• _TASK TO COMPLETE_
Please report each line in the listing below that contains the string "Elolisten", matching case exactly.

AVAILABLE DATA Block Start

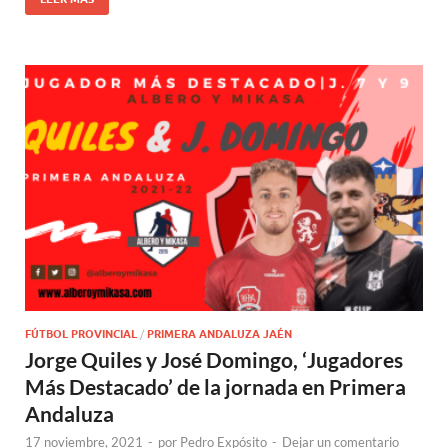
FÚTBOL PROVINCIAL
/
PRIMERA ANDALUZA JAÉN
Jorge Quiles y José Domingo, ‘Jugadores
Más Destacado’ de la jornada en Primera
Andaluza
17 noviembre, 2021
-
por
Pedro Expósito
-
Dejar un comentario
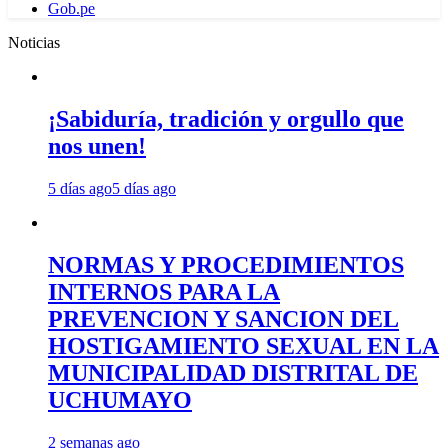
Gob.pe
Noticias
¡Sabiduría, tradición y orgullo que
nos unen!
5 días ago
5 días ago
NORMAS Y PROCEDIMIENTOS
INTERNOS PARA LA
PREVENCION Y SANCION DEL
HOSTIGAMIENTO SEXUAL EN LA
MUNICIPALIDAD DISTRITAL DE
UCHUMAYO
2 semanas ago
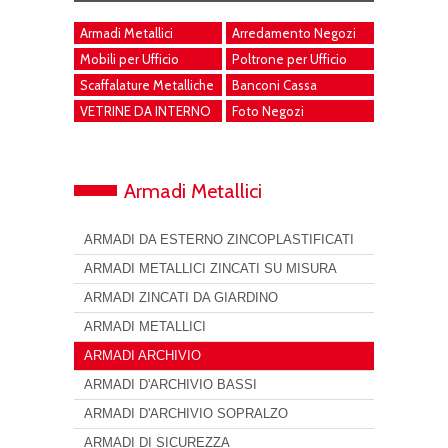
Armadi Metallici
Arredamento Negozi
Mobili per Ufficio
Poltrone per Ufficio
Scaffalature Metalliche
Banconi Cassa
VETRINE DA INTERNO
Foto Negozi
Armadi Metallici
ARMADI DA ESTERNO ZINCOPLASTIFICATI
ARMADI METALLICI ZINCATI SU MISURA
ARMADI ZINCATI DA GIARDINO
ARMADI METALLICI
ARMADI ARCHIVIO
ARMADI D'ARCHIVIO BASSI
ARMADI D'ARCHIVIO SOPRALZO
ARMADI DI SICUREZZA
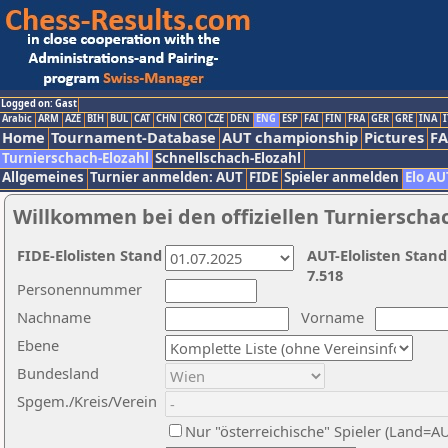
Logged on: Gast
Arabic
ARM
AZE
BIH
BUL
CAT
CHN
CRO
CZE
DEN
ENG
ESP
FAI
FIN
FRA
GER
GRE
INA
I
Home
Tournament-Database
AUT championship
Pictures
F
Turnierschach-Elozahl
Schnellschach-Elozahl
Allgemeines
Turnier anmelden: AUT
FIDE
Spieler anmelden
Elo AU
Willkommen bei den offiziellen Turnierscha
FIDE-Elolisten Stand
AUT-Elolisten Stand
7.518
Personennummer
Nachname
Vorname
Ebene
Bundesland
Spgem./Kreis/Verein
Nur "österreichische" Spieler (Land=A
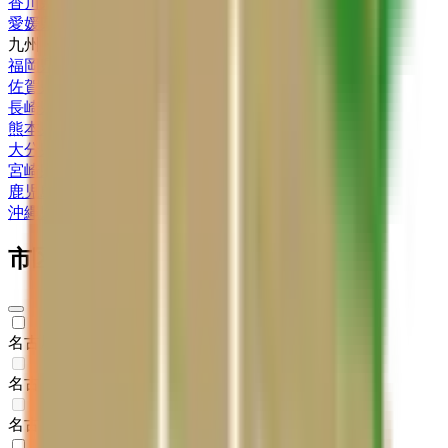
香川県
(
4
)
愛媛県
(
10
)
九州・沖縄
福岡県
(
26
)
佐賀県
(
3
)
長崎県
(
3
)
熊本県
(
15
)
大分県
(
6
)
宮崎県
(
4
)
鹿児島県
(
4
)
沖縄県
(
1
)
市区町村からさがす
名古屋市千種区
(
2
)
名古屋市東区
(
0
)
名古屋市北区
(
0
)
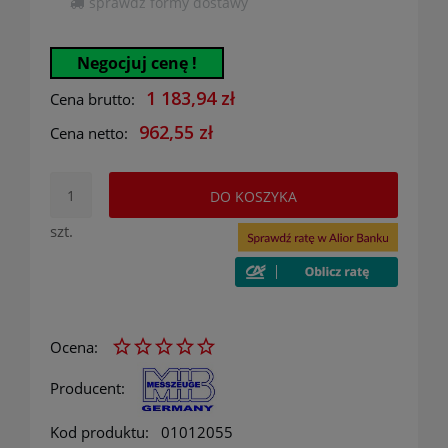
sprawdź formy dostawy
Cena nie zawiera ewentualnych kosztów płatności
Negocjuj cenę !
1 183,94 zł
Cena brutto:
962,55 zł
Cena netto:
DO KOSZYKA
szt.
Ocena:
Producent:
Kod produktu:
01012055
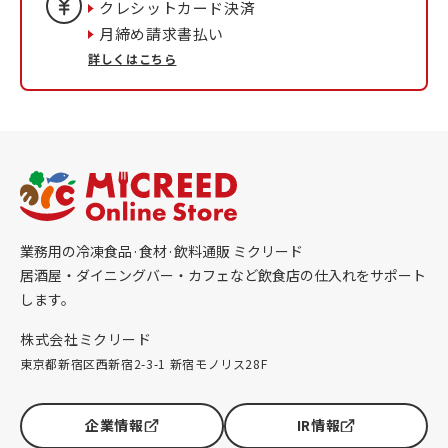
クレシットカード決済
月締め請求書払い
詳しくはこちら
業務用の冷凍食品·食材·飲料通販 ミクリード
居酒屋・ダイニングバー・カフェなど飲食店の仕入れをサポート
します。
株式会社ミクリード
東京都新宿区西新宿2-3-1 新宿モノリス28F
企業情報
IR情報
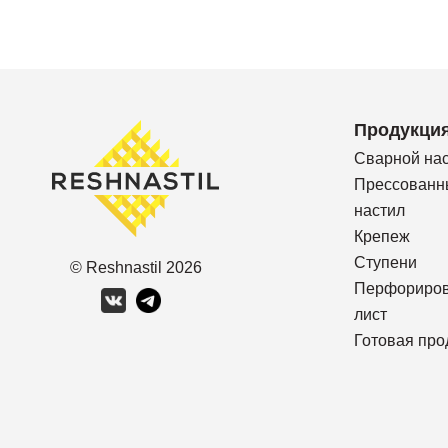
Продукци
Сварной на
Прессованн
настил
Крепеж
Ступени
© Reshnastil
2026
Перфориро
лист
Готовая про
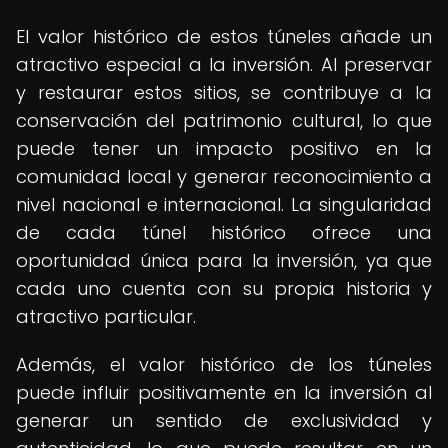
El valor histórico de estos túneles añade un
atractivo especial a la inversión. Al preservar
y restaurar estos sitios, se contribuye a la
conservación del patrimonio cultural, lo que
puede tener un impacto positivo en la
comunidad local y generar reconocimiento a
nivel nacional e internacional. La singularidad
de cada túnel histórico ofrece una
oportunidad única para la inversión, ya que
cada uno cuenta con su propia historia y
atractivo particular.
Además, el valor histórico de los túneles
puede influir positivamente en la inversión al
generar un sentido de exclusividad y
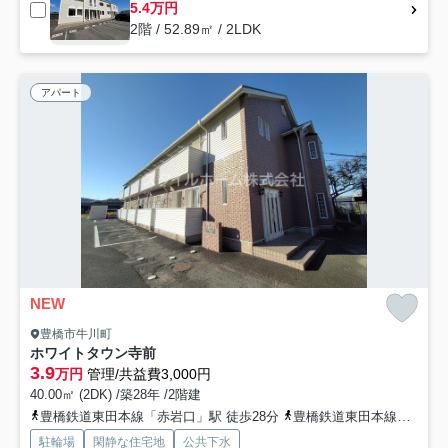
5.4万円
2階 / 52.89㎡ / 2LDK
アパート
NEW
豊橋市牛川町
ホワイトタウン寺前
3.9
万円
管理/共益費3,000円
40.00㎡ (2DK) /築28年 /2階建
豊橋鉄道東田本線「赤岩口」駅 徒歩28分
豊橋鉄道東田本線「井原」駅 徒歩33分車7分 2.3km
駐輪場
閑静な住宅地
公共下水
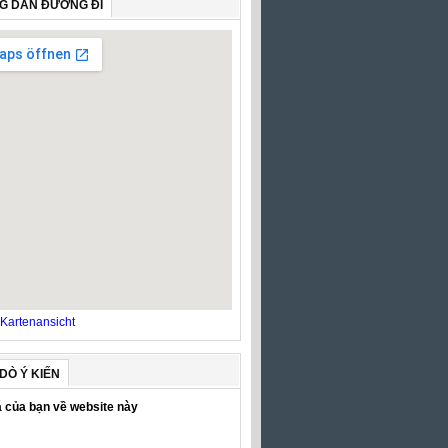
G DẪN ĐƯỜNG ĐI
Kartenansicht
DÒ Ý KIẾN
 của bạn về website này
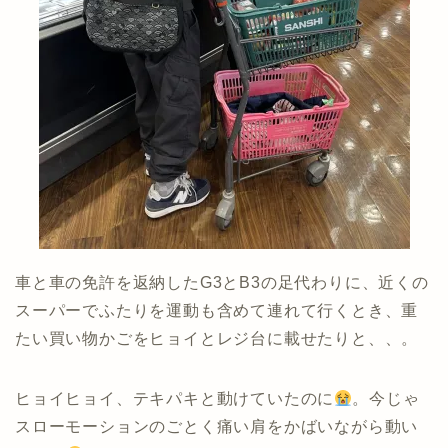
車と車の免許を返納したG3とB3の足代わりに、近くの
スーパーでふたりを運動も含めて連れて行くとき、重
たい買い物かごをヒョイとレジ台に載せたりと、、。
ヒョイヒョイ、テキパキと動けていたのに
。今じゃ
スローモーションのごとく痛い肩をかばいながら動い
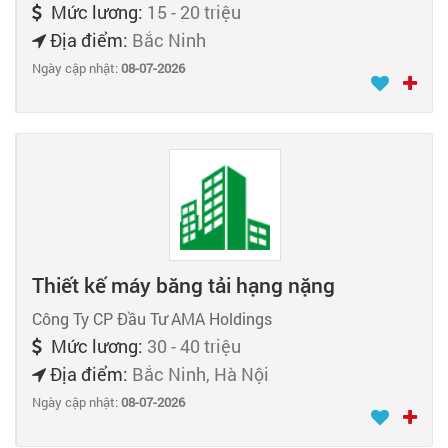
Mức lương:
15 - 20 triệu
Địa điểm:
Bắc Ninh
Ngày cập nhật:
08-07-2026
Thiết kế máy băng tải hạng nặng
Công Ty CP Đầu Tư AMA Holdings
Mức lương:
30 - 40 triệu
Địa điểm:
Bắc Ninh, Hà Nội
Ngày cập nhật:
08-07-2026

AVAILABLE DATA Block End

• _WRITTEN RESPONSE_
FIDE-Elolisten Stand
AUT-Elolisten Stand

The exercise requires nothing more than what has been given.